* **Data section**
● ● ● ● ● ● ●

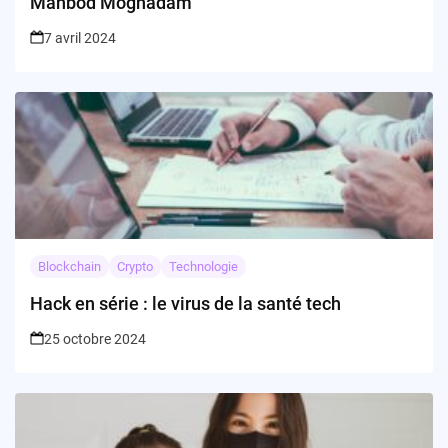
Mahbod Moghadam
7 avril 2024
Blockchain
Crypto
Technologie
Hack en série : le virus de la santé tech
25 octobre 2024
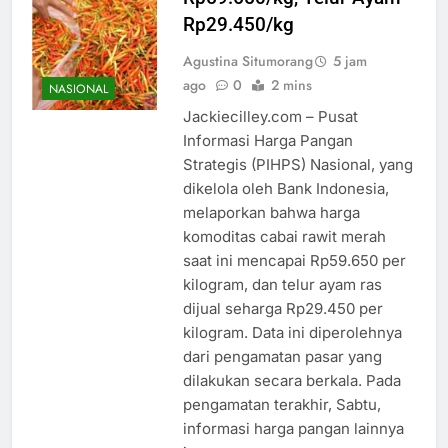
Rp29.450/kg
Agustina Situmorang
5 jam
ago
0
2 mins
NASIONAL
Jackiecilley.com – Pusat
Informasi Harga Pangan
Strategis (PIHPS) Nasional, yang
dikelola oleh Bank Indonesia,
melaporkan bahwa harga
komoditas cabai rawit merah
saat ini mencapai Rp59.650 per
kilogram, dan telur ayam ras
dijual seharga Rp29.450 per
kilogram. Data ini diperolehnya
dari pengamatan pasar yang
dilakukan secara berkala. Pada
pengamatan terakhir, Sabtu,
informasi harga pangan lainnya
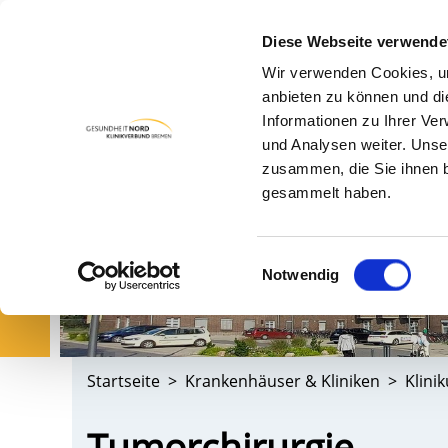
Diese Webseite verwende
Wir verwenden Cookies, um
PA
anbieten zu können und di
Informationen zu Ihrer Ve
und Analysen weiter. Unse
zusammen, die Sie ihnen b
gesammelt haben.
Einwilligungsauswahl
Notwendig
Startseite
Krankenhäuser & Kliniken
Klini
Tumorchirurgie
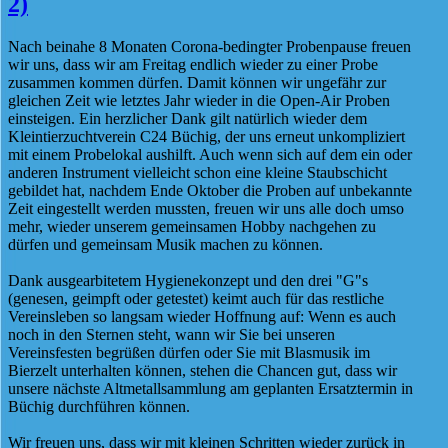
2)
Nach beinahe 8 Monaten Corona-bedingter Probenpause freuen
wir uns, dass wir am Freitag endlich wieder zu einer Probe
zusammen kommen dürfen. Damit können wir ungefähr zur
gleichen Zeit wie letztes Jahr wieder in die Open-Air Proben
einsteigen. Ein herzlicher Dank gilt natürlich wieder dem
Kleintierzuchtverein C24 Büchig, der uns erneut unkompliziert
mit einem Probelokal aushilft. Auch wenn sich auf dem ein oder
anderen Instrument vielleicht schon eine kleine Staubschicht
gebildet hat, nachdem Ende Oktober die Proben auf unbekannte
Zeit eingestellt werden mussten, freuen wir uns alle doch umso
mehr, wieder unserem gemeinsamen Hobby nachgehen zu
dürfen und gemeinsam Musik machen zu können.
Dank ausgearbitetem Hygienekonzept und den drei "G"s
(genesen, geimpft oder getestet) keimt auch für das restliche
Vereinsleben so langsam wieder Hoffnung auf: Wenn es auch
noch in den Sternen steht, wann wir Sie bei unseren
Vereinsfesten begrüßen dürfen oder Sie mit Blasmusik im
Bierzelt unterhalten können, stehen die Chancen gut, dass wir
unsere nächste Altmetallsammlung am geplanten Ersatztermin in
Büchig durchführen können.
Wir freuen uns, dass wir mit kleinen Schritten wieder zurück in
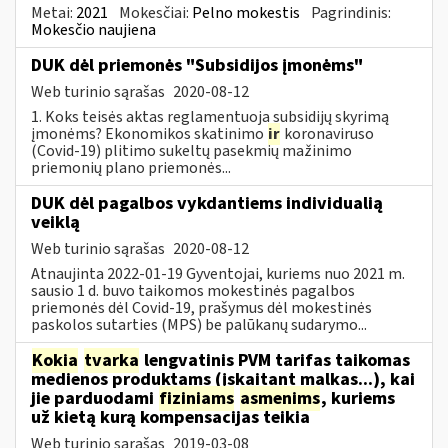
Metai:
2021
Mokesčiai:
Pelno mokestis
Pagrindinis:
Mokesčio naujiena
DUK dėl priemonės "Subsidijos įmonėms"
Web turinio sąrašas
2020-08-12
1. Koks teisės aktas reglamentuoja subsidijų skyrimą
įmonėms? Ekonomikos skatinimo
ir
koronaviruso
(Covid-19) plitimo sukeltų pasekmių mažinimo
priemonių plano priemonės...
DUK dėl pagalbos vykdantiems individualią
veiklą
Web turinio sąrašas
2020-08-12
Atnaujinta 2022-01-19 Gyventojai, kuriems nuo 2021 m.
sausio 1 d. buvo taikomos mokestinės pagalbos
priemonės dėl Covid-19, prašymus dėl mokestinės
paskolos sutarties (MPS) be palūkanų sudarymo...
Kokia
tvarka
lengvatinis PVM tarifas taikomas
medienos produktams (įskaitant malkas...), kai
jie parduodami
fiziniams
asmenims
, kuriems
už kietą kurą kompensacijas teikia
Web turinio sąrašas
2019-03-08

● ● ● ● ● ● ●

* **What to produce**
State, as a bare number, how many lines of the material include the string "wieder".

* **Response box**
6